* **Task to complete**
Can you set out the entries below as a JSON list of strings, one per line, from the line with "Trung thu đẹp như bình hoa" to the line with "Tìm thấy thi thể người mất tích", leaving out blank lines?

* **Given data**
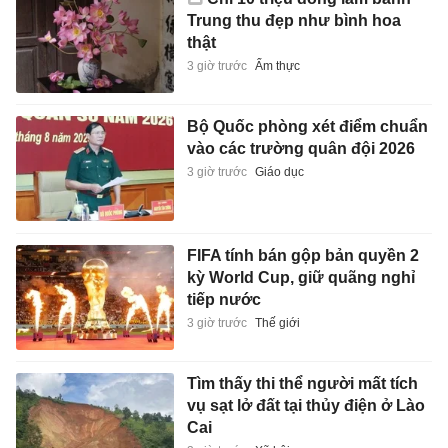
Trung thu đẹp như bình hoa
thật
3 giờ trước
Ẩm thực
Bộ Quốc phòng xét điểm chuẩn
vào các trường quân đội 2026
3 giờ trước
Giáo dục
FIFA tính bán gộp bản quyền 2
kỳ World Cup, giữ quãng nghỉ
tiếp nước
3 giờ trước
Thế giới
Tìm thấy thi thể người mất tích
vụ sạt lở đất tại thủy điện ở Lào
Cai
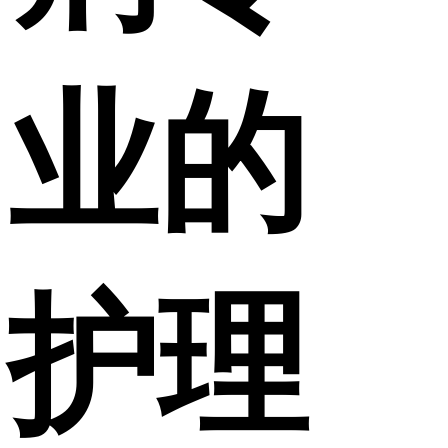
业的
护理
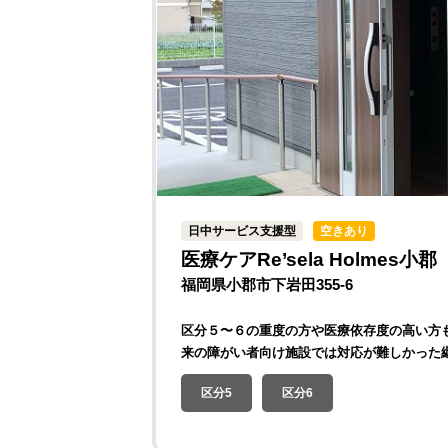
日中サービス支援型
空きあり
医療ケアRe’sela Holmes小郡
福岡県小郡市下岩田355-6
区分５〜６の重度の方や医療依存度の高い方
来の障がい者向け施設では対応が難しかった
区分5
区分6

==

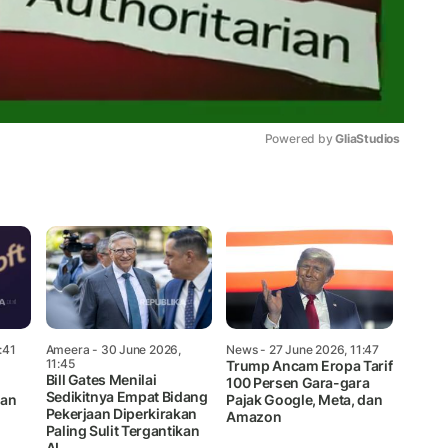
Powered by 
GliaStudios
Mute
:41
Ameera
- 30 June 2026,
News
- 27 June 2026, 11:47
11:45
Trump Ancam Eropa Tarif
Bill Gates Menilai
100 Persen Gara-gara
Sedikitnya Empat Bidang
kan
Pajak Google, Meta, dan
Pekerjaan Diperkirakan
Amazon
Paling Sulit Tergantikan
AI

* **Solution to the problem**
[
  "Trung thu đẹp như bình hoa",
  "thật",
  "3 giờ trước",
  "Ẩm thực",
  "Bộ Quốc phòng xét điểm chuẩn",
  "vào các trường quân đội 2026",
  "3 giờ trước",
  "Giáo dục",
  "FIFA tính bán gộp bản quyền 2",
  "kỳ World Cup, giữ quãng nghỉ",
  "tiếp nước",
  "3 giờ trước",
  "Thế giới",
  "Tìm thấy thi thể người mất tích"
]